Conquista
recente para os brasileiros, a Lei Brasileira de Inclusão (Lei 13.146/2015),
também conhecida como o “Estatuto da Pessoa com Deficiência”, completou cinco
anos da sua existência na data de 06 de julho. Trata-se de uma lei que teve a
sua discussão iniciada em meados dos anos 2000 pelo Congresso Nacional e que
foi uma verdadeira vitória dos movimentos da sociedade civil em prol das
pessoas com deficiência (PcDs).
O
Estatuto garante em lei a autonomia e a capacidade das PcDs para viverem em
sociedade em condições igualitárias em relação aos demais indivíduos. As
pessoas com deficiência possuem hoje direito a terem a sua reconhecida plena
capacidade civil, com a designação de um curador restrita somente a temas de
ordem patrimonial e negocial; à inclusão escolar; a um auxílio-inclusão
oferecido pela Previdência Social; ao atendimento prioritário em serviços
públicos e na restituição do Imposto de Renda; e a serem incluídas no Cadastro
Nacional de Inclusão da Pessoa com Deficiência (Cadastro-Inclusão).
A Lei
também passou a punir criminalmente os responsáveis pela exclusão das pessoas
com deficiência, assim como na esfera administrativa, sob pena de ato de
improbidade. Por fim, o Estatuto ainda ampliou o financiamento do esporte
paralímpico a partir da arrecadação das loterias federais.
Muitas
foram as conquistas em favor das pessoas com deficiência, sobretudo a
visibilidade das pessoas com deficiência intelectual e mental que, sob o ponto
de vista histórico, sempre ficaram à margem da sociedade.
Esse
importante marco regulatório, que foi inserido no ordenamento jurídico com o
status de norma constitucional, porquanto decorre de tratado internacional,
outorgou real capacidade às pessoas com deficiência, o que, na prática,
significa protagonismo e autonomia na vida civil.
É
claro que o Estatuto ainda demanda ajustes até para salvaguardar mecanismos de
proteção como, por exemplo, em relação a prazos prescricionais dos direitos das
PcDs.
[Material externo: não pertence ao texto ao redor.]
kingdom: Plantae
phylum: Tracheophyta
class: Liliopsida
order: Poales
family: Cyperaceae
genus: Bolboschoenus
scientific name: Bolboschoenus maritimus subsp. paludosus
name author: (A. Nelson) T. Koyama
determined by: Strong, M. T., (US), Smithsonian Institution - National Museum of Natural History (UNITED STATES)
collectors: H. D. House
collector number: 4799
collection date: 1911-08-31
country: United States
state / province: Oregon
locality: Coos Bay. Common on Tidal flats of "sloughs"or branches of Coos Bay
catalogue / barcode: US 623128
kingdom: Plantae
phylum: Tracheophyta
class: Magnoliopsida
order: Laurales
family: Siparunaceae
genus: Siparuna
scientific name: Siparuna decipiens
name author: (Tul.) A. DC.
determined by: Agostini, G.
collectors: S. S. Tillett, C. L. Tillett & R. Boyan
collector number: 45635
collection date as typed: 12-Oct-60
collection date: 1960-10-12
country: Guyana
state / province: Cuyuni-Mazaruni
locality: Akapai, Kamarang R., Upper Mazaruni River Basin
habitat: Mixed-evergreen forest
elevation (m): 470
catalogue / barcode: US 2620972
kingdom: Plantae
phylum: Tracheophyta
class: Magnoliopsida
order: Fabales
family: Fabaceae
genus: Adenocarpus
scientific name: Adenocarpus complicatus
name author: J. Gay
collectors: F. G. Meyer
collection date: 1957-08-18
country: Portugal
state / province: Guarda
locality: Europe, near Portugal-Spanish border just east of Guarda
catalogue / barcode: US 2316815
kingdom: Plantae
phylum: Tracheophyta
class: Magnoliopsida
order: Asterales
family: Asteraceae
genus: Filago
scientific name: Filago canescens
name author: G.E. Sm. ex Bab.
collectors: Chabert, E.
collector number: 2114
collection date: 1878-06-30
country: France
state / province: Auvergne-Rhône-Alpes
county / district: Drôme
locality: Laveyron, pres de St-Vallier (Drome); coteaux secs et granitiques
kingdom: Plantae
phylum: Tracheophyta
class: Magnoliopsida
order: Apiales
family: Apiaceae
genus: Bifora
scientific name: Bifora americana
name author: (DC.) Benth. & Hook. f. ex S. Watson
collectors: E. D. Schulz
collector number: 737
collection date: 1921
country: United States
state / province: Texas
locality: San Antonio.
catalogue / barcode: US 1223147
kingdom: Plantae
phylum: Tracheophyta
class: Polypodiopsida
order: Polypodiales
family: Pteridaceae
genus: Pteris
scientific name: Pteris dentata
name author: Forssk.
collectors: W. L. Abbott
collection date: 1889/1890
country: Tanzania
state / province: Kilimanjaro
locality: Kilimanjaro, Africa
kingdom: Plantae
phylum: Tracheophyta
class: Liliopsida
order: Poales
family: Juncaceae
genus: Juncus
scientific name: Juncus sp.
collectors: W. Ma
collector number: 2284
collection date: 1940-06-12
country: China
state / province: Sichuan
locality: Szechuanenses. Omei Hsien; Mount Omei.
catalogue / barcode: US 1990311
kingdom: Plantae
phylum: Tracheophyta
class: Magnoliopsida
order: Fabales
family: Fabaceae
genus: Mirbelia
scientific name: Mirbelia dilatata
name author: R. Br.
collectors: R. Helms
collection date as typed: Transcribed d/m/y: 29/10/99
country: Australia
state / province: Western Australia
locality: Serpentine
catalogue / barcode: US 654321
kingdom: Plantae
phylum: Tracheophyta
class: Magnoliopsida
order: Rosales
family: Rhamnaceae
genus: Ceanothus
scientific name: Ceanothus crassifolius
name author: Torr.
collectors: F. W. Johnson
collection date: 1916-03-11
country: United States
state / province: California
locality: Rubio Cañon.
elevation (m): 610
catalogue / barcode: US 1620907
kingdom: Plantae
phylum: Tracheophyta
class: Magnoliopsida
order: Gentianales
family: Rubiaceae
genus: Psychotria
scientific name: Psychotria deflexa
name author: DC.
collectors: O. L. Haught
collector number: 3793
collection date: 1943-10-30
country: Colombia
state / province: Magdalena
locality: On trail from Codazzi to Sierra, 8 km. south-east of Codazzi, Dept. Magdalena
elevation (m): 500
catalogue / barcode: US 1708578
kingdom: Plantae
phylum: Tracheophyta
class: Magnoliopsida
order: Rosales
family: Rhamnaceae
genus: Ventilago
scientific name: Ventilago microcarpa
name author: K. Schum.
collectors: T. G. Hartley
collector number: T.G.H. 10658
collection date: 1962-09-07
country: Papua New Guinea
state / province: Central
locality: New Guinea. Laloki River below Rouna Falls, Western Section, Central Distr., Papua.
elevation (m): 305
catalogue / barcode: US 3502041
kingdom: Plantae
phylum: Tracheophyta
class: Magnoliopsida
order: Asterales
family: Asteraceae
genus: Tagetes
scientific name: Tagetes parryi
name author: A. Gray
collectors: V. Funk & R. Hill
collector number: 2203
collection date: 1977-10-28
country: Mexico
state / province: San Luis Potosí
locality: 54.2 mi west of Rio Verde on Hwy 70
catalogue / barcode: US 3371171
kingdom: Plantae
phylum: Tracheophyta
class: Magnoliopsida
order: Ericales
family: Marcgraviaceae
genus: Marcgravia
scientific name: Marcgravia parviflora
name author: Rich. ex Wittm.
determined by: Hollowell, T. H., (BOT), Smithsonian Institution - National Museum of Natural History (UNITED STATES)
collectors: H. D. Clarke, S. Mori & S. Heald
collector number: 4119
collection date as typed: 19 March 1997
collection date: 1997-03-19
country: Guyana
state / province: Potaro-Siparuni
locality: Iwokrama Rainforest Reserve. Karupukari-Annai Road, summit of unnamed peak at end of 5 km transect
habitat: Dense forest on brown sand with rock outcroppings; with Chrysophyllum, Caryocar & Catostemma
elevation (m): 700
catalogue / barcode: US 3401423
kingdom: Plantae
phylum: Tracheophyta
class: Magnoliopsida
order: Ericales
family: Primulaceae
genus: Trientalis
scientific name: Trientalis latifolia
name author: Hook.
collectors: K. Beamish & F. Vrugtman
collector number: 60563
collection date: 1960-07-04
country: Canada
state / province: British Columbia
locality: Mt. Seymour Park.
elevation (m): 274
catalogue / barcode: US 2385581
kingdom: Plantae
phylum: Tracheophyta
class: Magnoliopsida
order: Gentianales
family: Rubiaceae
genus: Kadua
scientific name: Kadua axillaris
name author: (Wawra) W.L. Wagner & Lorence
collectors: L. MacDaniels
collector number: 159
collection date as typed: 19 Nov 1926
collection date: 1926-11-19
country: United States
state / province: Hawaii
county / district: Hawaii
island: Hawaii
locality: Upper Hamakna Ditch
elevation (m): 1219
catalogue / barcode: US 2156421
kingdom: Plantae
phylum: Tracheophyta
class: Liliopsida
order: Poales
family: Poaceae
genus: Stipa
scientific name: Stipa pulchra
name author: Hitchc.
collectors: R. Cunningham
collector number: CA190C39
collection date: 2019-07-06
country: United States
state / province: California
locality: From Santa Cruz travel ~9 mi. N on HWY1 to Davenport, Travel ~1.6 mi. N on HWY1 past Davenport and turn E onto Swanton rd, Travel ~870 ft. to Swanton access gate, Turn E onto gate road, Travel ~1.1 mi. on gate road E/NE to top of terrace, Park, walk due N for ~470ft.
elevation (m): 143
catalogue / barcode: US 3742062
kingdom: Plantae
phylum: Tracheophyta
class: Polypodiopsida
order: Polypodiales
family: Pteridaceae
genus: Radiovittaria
Mas não podemos deixar de comemorar o sentido da Lei Brasileira de
Inclusão, especialmente no tocante ao dever de promovermos a inclusão por meio
da diminuição de barreiras, a fim de que as pessoas com deficiência também
executem seus planos de vida.
É
necessário sempre atuar para criar e manter uma cultura de inclusão e derrubar
as barreiras ainda existentes no cotidiano para as pessoas com deficiência,
sejam as físicas, em relação à acessibilidade, sejam as sociais no convívio
coletivo. A pandemia da Covid-19 (coronavírus), que afeta mais as pessoas com
deficiência na crescente crise de empregabilidade e na adaptação ao “novo
normal”, é um exemplo de como este trabalho deve ser constante.
Como
diz o jurista alemão Rudolph Von Ihering, viver não significa simples
existência física. Viver almeja bem-estar e, por mais diversa que seja sua
ideia de bem-estar, a realização deste ideal constitui o objetivo de toda a sua
aspiração, a alavanca de sua vontade!
Viviane Limongi - mestre e
doutoranda em Direito Civil, com linha de pesquisa na área da pessoa com
deficiência, e sócia do escritório Limongi Sociedade de Advogados.